501O - CALGB/SWOG 80405: PHASE III trial of irinotecan/5-FU/leucovorin (FOLFIRI) or oxaliplatin/5-FU/leucovorin (mFOLFOX6) with bevacizumab (BV) or cetuximab (CET) for patients (pts) with expanded ras analyses untreated metastatic adenocarcinoma of the colon or rectum (MCRC).
SLIDES |
Aim
FOLFIRI or mFOLFOX6, combined with BV or CET, are 1st-line treatments for MCRC. The optimal antibody combination is unknown.
Methods
Pts with RAS wt (codons 12 and 13) MCRC and performance status 0-1 received FOLFIRI or mFOLFOX6 (MD/pt choice at enrollment) and randomized to either CET 400 mg/m2 X 1, then 250 mg/m2 qw or BV 5 mg/kg q2w. The original study included unselected MCRC pts receiving FOLFIRI or mFOLFOX6 and randomized to CET, BV or both. After 1420 pts accrued the study amended as follows: only pts w/ KRAS wt tumors (codon 12 and 13) were included. Accrual goal was 1142 pts Expanded RAS was tested in all wt ras exon 2 using beaming technology including KRAS exon 3,4 and NRAS exon 2, 3 and 4 with a detection sensitivity of 0.01%. Subsequent Rx not mandated. 1° endpoint was overall survival (OS).
Results
Updated analysis will be shown at meeting (see SLIDES).
Conclusion
All patients with newly diagnosed mCRC should be tested for ras.

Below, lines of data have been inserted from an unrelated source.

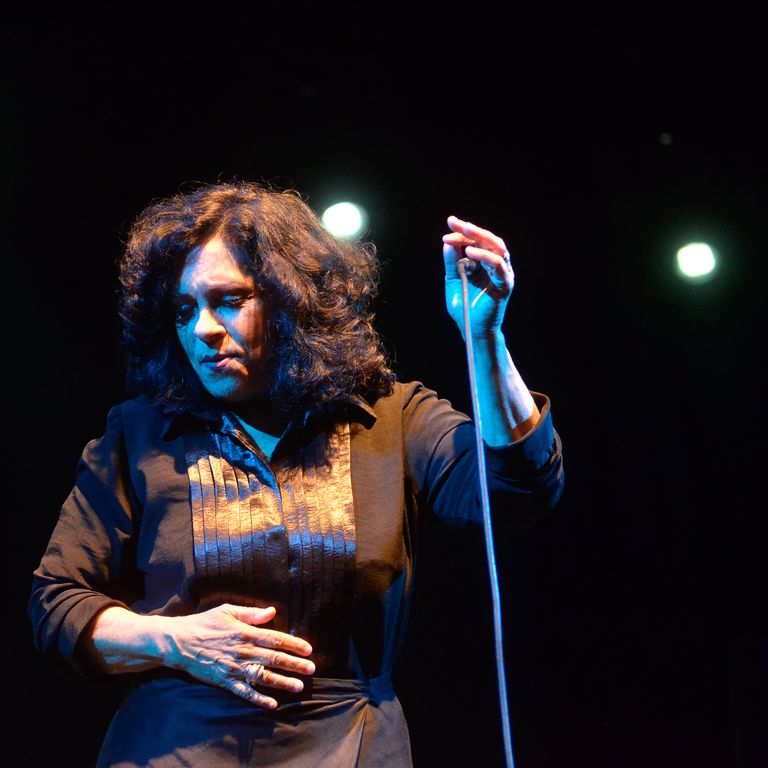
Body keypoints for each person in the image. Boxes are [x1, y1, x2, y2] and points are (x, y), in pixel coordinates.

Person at [28, 181, 564, 766]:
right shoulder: (139, 434)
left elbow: (514, 489)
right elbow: (57, 605)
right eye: (184, 310)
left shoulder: (388, 415)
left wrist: (482, 337)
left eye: (229, 300)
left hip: (351, 744)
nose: (203, 328)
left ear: (290, 301)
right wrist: (175, 640)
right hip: (174, 747)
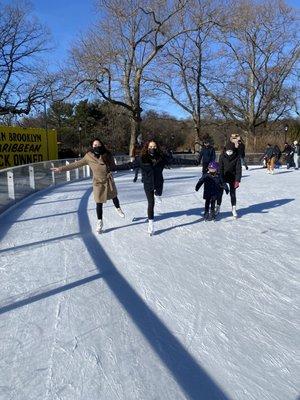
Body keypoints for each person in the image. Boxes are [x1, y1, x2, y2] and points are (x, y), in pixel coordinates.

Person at [51, 138, 125, 233]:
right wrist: (61, 169)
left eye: (98, 145)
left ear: (102, 145)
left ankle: (118, 208)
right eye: (95, 145)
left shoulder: (107, 154)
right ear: (92, 146)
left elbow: (113, 166)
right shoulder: (88, 157)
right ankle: (100, 222)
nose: (97, 147)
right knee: (99, 202)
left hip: (108, 179)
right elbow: (76, 164)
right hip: (98, 182)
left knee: (114, 195)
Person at [135, 140, 168, 235]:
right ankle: (151, 224)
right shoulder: (142, 159)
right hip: (148, 184)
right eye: (150, 146)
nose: (152, 148)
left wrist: (194, 162)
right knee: (151, 203)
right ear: (147, 147)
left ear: (157, 148)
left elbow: (176, 161)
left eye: (154, 147)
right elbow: (129, 165)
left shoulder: (161, 158)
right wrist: (114, 167)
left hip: (158, 183)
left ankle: (157, 194)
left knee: (159, 194)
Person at [218, 142, 242, 218]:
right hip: (224, 176)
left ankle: (234, 208)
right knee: (220, 193)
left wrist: (237, 180)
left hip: (233, 177)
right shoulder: (222, 156)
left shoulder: (237, 156)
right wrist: (221, 179)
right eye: (228, 150)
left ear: (233, 150)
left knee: (232, 193)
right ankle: (218, 207)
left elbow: (239, 169)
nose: (229, 152)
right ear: (225, 150)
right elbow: (220, 169)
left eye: (231, 150)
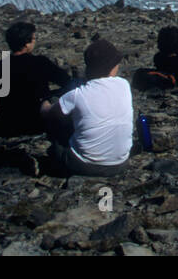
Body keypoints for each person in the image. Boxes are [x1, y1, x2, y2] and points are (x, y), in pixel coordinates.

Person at [40, 39, 133, 177]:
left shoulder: (77, 94)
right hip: (121, 163)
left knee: (58, 127)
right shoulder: (124, 85)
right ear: (113, 66)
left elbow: (49, 114)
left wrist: (44, 103)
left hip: (84, 165)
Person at [0, 22, 72, 136]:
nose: (35, 41)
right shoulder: (39, 62)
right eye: (34, 38)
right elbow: (65, 80)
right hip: (36, 123)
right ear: (26, 43)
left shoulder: (1, 65)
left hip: (9, 124)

Overall survival >30 months in both arms sets a new benchmark for patients with mCRC which was achieved across a broad clinical trials network and suggests that the results apply in a variety of practice settings. 1st-line therapy should reflect treatment goal and concern for potential side effects. With additional data such as dose intensity, treatment duration, location, tumor shrinkage, 2nd-line therapies and additional biomarkers for anti-EGFR and anti VEGF therapies we might understand better the differencies between FIRE3 and 80405.